CLR cover

Problem 48: Linear Suffix Trie

The Suffix trie of a word can be of quadratic size according to the word length. On the contrary, its Suffix tree requires only a linear amount of space for its storage, but the space should include the word itself.

The goal is to design a Suffix trie with edges labelled by single letters and that can be stored in linear space without the word itself. This is done by adding extra nodes and a few elements to the Suffix tree.

A node of the Suffix trie of $y$ is identified to the factor of $y$ that labels the path from the root to the node. Nodes in the linear Suffix trie $\LST(y)$ that are not in the Suffix tree $\aSTree(y)$ are of the form $au$, where $a$ is a letter and $u$ is a node of $\aSTree(y)$. That is, denoting by $s$ the suffix link of the tree, $s(au)=u$. When nodes are added to $\aSTree(y)$ to create $\LST(y)$ edges are relabelled accordingly.

Show the number of extra nodes added to the Suffix tree of a word $y$ to create its linear Suffix trie is less than $|y|$.

Labels of edges in $\LST(y)$ are reduced to the first letter of the corresponding factor as follows. If $v$, $|v|\gt 1$, labels the edge from $u$ to $uv$ in $\aSTree(y)$, the label of the associated edge in $\LST(y)$ is the first letter of $v$ and the node $uv$ is marked with the $+$ sign to indicate the actual label is longer.

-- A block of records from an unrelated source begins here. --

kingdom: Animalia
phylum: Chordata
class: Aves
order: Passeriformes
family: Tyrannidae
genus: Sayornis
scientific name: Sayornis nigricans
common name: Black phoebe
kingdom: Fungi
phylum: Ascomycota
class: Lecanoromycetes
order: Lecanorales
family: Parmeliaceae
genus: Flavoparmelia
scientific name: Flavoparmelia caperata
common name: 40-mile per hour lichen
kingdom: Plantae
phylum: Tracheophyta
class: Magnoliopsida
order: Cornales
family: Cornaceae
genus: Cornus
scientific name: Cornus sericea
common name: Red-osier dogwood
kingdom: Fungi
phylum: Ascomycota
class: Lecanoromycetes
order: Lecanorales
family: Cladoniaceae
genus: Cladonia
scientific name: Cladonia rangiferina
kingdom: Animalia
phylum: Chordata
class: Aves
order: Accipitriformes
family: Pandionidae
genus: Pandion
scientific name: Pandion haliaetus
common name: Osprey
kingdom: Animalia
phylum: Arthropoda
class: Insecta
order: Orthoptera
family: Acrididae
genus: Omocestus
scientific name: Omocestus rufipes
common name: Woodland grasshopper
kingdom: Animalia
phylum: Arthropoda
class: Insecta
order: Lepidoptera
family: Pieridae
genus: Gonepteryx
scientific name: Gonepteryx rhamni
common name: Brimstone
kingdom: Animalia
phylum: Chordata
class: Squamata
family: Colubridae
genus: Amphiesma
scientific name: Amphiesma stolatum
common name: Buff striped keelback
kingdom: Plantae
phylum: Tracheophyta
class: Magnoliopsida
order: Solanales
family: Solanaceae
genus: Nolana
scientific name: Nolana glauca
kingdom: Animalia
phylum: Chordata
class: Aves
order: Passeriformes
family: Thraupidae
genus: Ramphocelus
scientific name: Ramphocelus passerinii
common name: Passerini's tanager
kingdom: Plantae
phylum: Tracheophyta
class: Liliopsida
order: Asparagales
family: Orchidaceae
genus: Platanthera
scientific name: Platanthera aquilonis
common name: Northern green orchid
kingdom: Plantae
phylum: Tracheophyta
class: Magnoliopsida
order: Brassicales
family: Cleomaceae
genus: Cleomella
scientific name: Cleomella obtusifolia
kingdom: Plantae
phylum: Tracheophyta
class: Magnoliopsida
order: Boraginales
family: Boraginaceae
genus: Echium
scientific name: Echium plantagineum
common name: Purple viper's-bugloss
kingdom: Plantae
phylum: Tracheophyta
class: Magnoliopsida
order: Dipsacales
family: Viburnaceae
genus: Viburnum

Design an algorithm that checks if $x$ occurs in $y$ using the linear Suffix trie $\LST(y)$ and runs in time $O(|x|)$ on a fixed alphabet.
Edge labels can be recovered using suffix links.

References

  • M. Crochemore, C. Epifanio, R. Grossi, and F. Mignosi. Linear-size suffix tries. Theor. Comput. Sci., 638:171-178, 2016.
  • D. Hendrian, T. Takagi, and S. Inenaga. Online algorithms for constructing linear-size suffix trie. CoRR, abs/1901.10045, 2019.